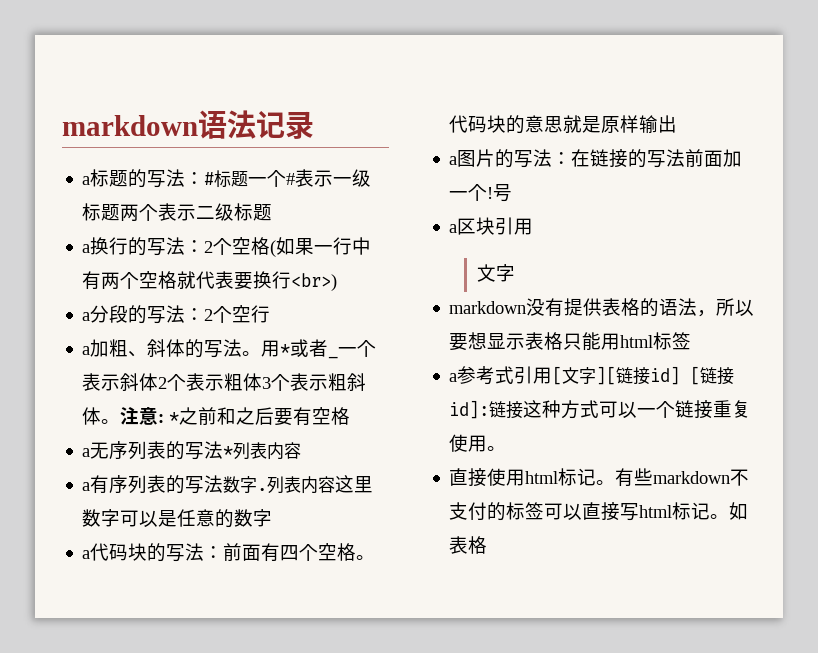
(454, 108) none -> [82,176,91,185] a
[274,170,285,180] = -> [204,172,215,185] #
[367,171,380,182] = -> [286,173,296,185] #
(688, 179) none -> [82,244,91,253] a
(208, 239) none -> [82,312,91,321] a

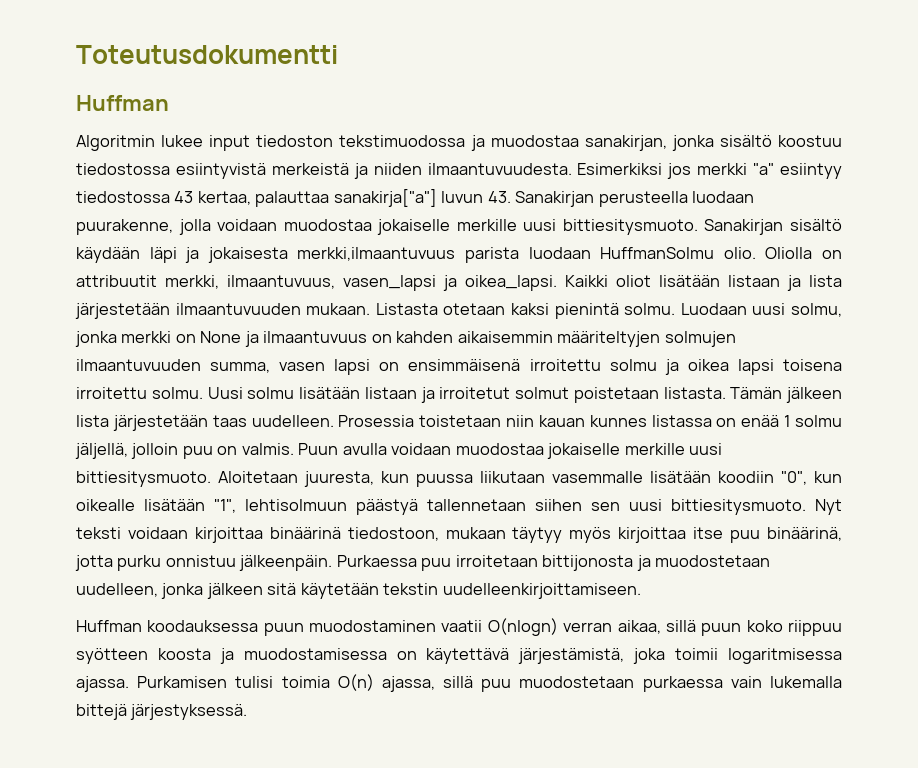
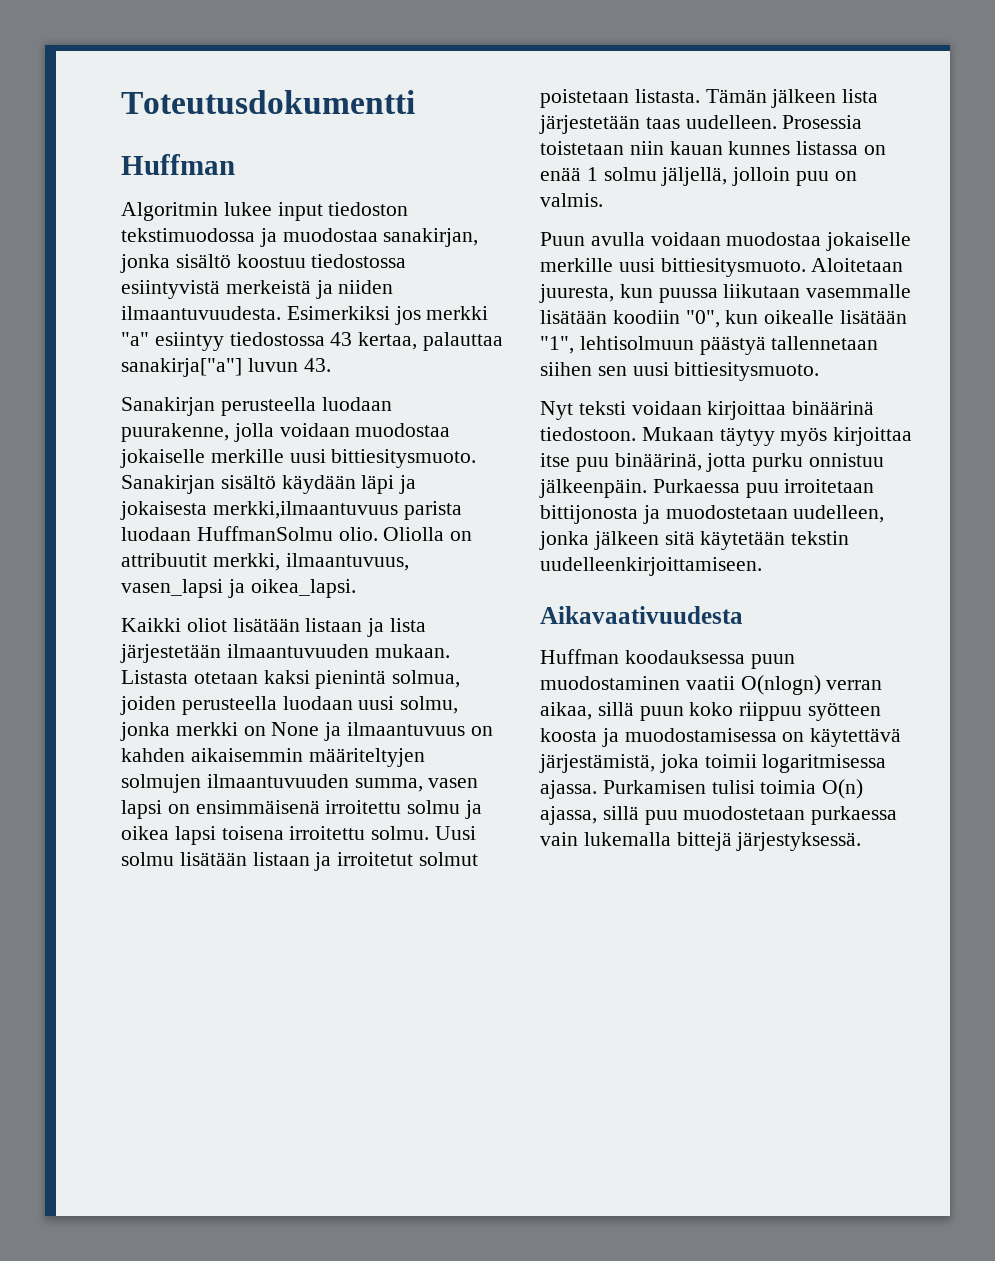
(511, 197) none -> (331, 365) //
(557, 283) none -> (356, 588) //
[624,303,747,315] solmu. Luodaan -> [392,670,461,688] [120,696,353,715] solmua, joiden perusteella luodaan
(294, 449) none -> (603, 200) //
(806, 507) none -> (820, 371) //
[347,527,506,541] tiedostoon, mukaan -> [540,427,714,441] tiedostoon. Mukaan
(641, 591) none -> [540,606,743,624] // Aikavaativuudesta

################

About this task: From the first line to the last, transcribe the listing exactly; skip the pictures.

Solution for this exercise:
(454, 108) none -> [82,176,91,185] a
[274,170,285,180] = -> [204,172,215,185] #
[367,171,380,182] = -> [286,173,296,185] #
(688, 179) none -> [82,244,91,253] a
(208, 239) none -> [82,312,91,321] a

(511, 197) none -> (331, 365) //
(557, 283) none -> (356, 588) //
[624,303,747,315] solmu. Luodaan -> [392,670,461,688] [120,696,353,715] solmua, joiden perusteella luodaan
(294, 449) none -> (603, 200) //
(806, 507) none -> (820, 371) //
[347,527,506,541] tiedostoon, mukaan -> [540,427,714,441] tiedostoon. Mukaan
(641, 591) none -> [540,606,743,624] // Aikavaativuudesta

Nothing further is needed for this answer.